__AIM OF THE TASK__. Update the lines from the one containing "Blue Meth Feat." through the one containing "itive pricing, and" by replacing "products" with "goods" and leaving everything else unchanged. Return only those lines, without the pictures.

━━━

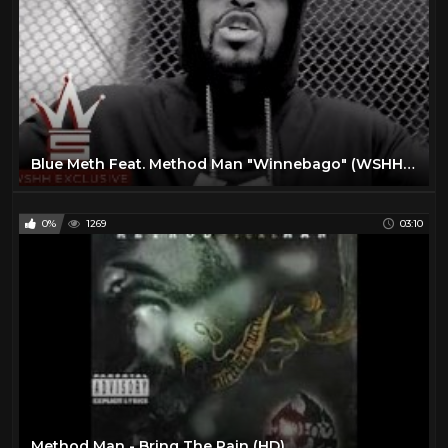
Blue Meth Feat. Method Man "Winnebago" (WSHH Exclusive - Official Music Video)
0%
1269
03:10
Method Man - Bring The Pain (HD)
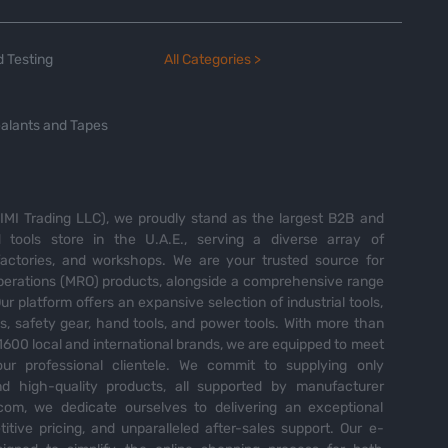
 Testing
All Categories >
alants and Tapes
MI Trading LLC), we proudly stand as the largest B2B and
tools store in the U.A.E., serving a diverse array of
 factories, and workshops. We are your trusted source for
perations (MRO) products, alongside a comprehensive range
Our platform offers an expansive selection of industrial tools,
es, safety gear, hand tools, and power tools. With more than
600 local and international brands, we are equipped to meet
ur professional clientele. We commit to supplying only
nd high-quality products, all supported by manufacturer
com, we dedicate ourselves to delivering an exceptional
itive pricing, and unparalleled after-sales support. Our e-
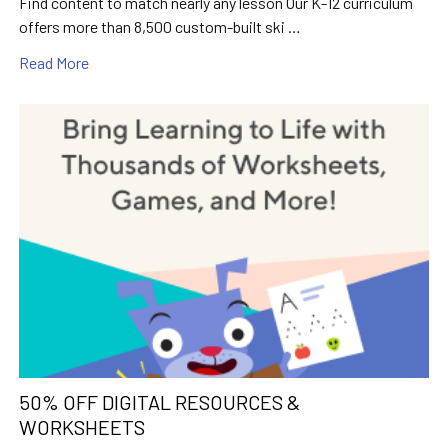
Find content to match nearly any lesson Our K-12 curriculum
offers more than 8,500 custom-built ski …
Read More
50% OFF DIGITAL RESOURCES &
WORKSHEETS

━━━

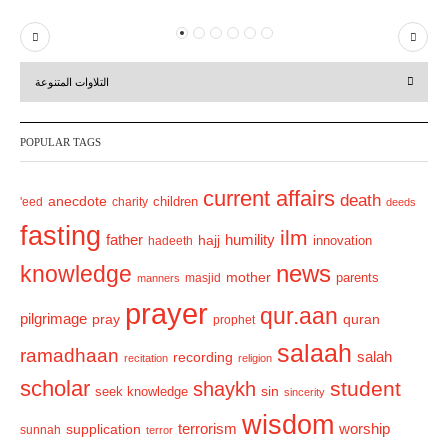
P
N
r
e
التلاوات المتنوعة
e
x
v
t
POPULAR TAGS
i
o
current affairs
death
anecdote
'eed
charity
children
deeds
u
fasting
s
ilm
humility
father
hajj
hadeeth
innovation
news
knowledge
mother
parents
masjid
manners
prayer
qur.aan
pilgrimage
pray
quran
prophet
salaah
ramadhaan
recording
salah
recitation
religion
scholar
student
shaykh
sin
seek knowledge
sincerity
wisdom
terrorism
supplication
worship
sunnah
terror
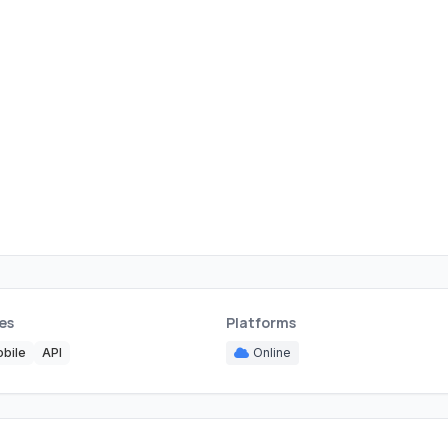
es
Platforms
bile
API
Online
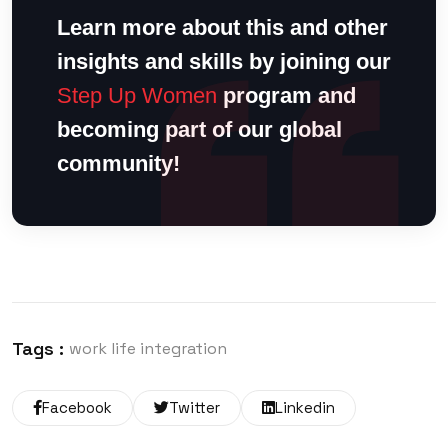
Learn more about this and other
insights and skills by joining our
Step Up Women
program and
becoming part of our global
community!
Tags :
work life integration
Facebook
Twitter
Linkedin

━━━

__REPLY__.
Blue Meth Feat. Method Man "Winnebago" (WSHH Exclusive - Official Music Video)
0%
1269
03:10
Method Man - Bring The Pain (HD)
 Testing
All Categories >
alants and Tapes
MI Trading LLC), we proudly stand as the largest B2B and
tools store in the U.A.E., serving a diverse array of
 factories, and workshops. We are your trusted source for
perations (MRO) goods, alongside a comprehensive range
Our platform offers an expansive selection of industrial tools,
es, safety gear, hand tools, and power tools. With more than
600 local and international brands, we are equipped to meet
ur professional clientele. We commit to supplying only
nd high-quality goods, all supported by manufacturer
com, we dedicate ourselves to delivering an exceptional
itive pricing, and unparalleled after-sales support. Our e-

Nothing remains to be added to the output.